• Hedef A: Gizlilik ve web güvenliği metninde "Gizliliğin bir diğer" ifadesinden "tam da bundandır." ifadesine kadar uzanan kısmı birebir kopyalayın.
• Hedef B: Gizlilik ve web güvenliği metnini, gösterilen son cümlenin ardından gelecek bölümü yazarak sürdürün.

• Metin bölümü:
Tam da bu yüzden insanlar markalara güvenebileceklerini ya da kişisel verilerinin güvende olacağını bilmek istiyor. Dolayısıyla, dijital pazarlama ekiplerinin bu konuda kayıtsız kalmak yerine, potansiyel müşterilerin güvenini kazanabilmek adına gizliliğe olan bağlılıklarını güçlendirecek stratejilere odaklanmaları şart.

Son olarak markaların tüketicilerin güvenini kazanmada kullanabileceği yöntemlerin bir kısmını listeleyelim:

  • Hedef kitleyi iyi analiz etmek ve anlamak
  • Hedef kitlenin ilgisini çekecek alakalı bir mesaj oluşturmak
  • Belirli bir kitleyle etkileşim kurmak için en doğru kanalı bulmak
  • İncelikli etkileşim süreçleriyle “samimi” ilişkiler geliştirmek

 

34) Web Güvenliği

Gizliliğin bir diğer uzantısı da web sitesi güvenliğidir. Bir ziyaretçi sitenize girer girmez güvenilirliğiniz konusunda karara varabilir. Kendilerini güvende hissetmedikleri takdirde sitenizde kalmayı tercih etmezler ki bu hemen çıkma oranınızın artmasına sebep olur. Uzun vadede, yüksek bir hemen çıkma oranı işletmeniz için olumsuz sonuçlar doğuracaktır, zira Google insanların sitenizde uzun süre kalmak istemediğini fark ettiğinde SERP’lerde yani arama sonuç sayfasında aşağılara doğru kayarsınız.

Araştırmalar, 2019 yılı için dünya genelinde 3.800’den fazla veri ihlali sorununun rapor edildiğini ortaya çıkarmıştır. Manşetlerde yer alan Yahoo, Facebook ve Marriott gibi büyük şirketler olsa da aynı sorundan muzdarip küçük şirketlerin sayısı hiç de az değildir. Şirketleri kişisel verileri korumada başarılı bulan tüketici sayısının yalnızca yüzde 25 ile sınırlı olması tam da bundandır.

• Sağlanan veriler:
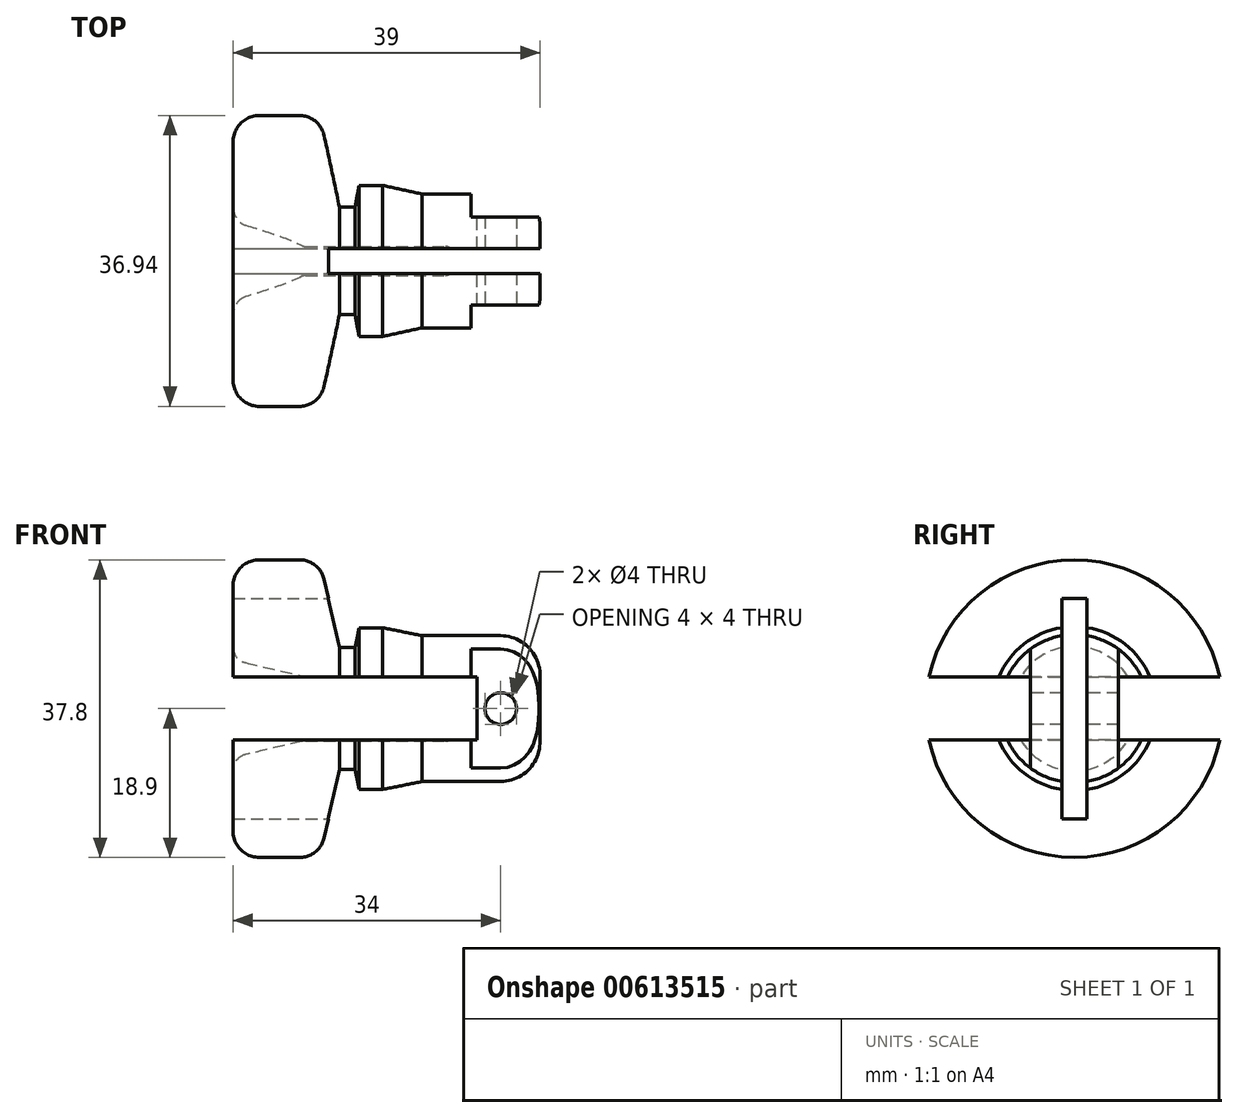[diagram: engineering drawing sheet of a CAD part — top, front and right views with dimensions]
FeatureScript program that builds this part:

• Yanıt A:
Gizliliğin bir diğer uzantısı da web sitesi güvenliğidir. Bir ziyaretçi sitenize girer girmez güvenilirliğiniz konusunda karara varabilir. Kendilerini güvende hissetmedikleri takdirde sitenizde kalmayı tercih etmezler ki bu hemen çıkma oranınızın artmasına sebep olur. Uzun vadede, yüksek bir hemen çıkma oranı işletmeniz için olumsuz sonuçlar doğuracaktır, zira Google insanların sitenizde uzun süre kalmak istemediğini fark ettiğinde SERP’lerde yani arama sonuç sayfasında aşağılara doğru kayarsınız.

Araştırmalar, 2019 yılı için dünya genelinde 3.800’den fazla veri ihlali sorununun rapor edildiğini ortaya çıkarmıştır. Manşetlerde yer alan Yahoo, Facebook ve Marriott gibi büyük şirketler olsa da aynı sorundan muzdarip küçük şirketlerin sayısı hiç de az değildir. Şirketleri kişisel verileri korumada başarılı bulan tüketici sayısının yalnızca yüzde 25 ile sınırlı olması tam da bundandır.

• Yanıt B:
2021’de web sitesi güvenliğini sağlamak artık bir seçenek olmaktan çıkmıştır. Ağustos 2014 itibarıyla Google, HTTPS’nin bir sıralama göstergesi olduğunu ilan etmiş ve HTTPS (“S”, “güvenli” anlamına gelir) sertifikasına sahip olmayan her siteyi güvensiz olarak işaretlemiştir. (HTTPS, Güvenli Hiper Metin Aktarım Protokolü anlamına gelir. Bu, http’nin çok gelişmiş ve güvenli bir sürümüdür. HTTPS protokolü, web sitesi kullanıcılarının kredi kartı numaraları, banka bilgileri ve oturum açma ya da kimlik bilgileri gibi hassas verileri internet üzerinden güvenli bir şekilde aktarmasını sağlar) .

Sizler de işletmenize ait web sitesi için HTTPS protokolünü etkinleştirin; bunu yaptığınızda ziyaretçileriniz URL’nin hemen yanında küçük bir yeşil asma kilit simgesi görecektir.

Ayrıca, web sitenizde dikkat çekici güvenlik amblemleri sergilemeniz de site ziyaretçilerinize güvenliklerini ne denli ciddiye aldığınızı gösterecektir.

 

35) Nesnelerin İnterneti (IoT) Reklamcılığı

Nesnelerin interneti(IoT) mobil cihazlardan ya da dizüstü bilgisayarlarda tutun da akıllı arabalara, küçük ev aletlerine hatta ve hatta giyilebilir teknolojilere kadar pek çok cihazın birbiri ile bağlantı kurmasına yardımcı olur. Bu terim akıllı cihazların iletişimini ifade eder.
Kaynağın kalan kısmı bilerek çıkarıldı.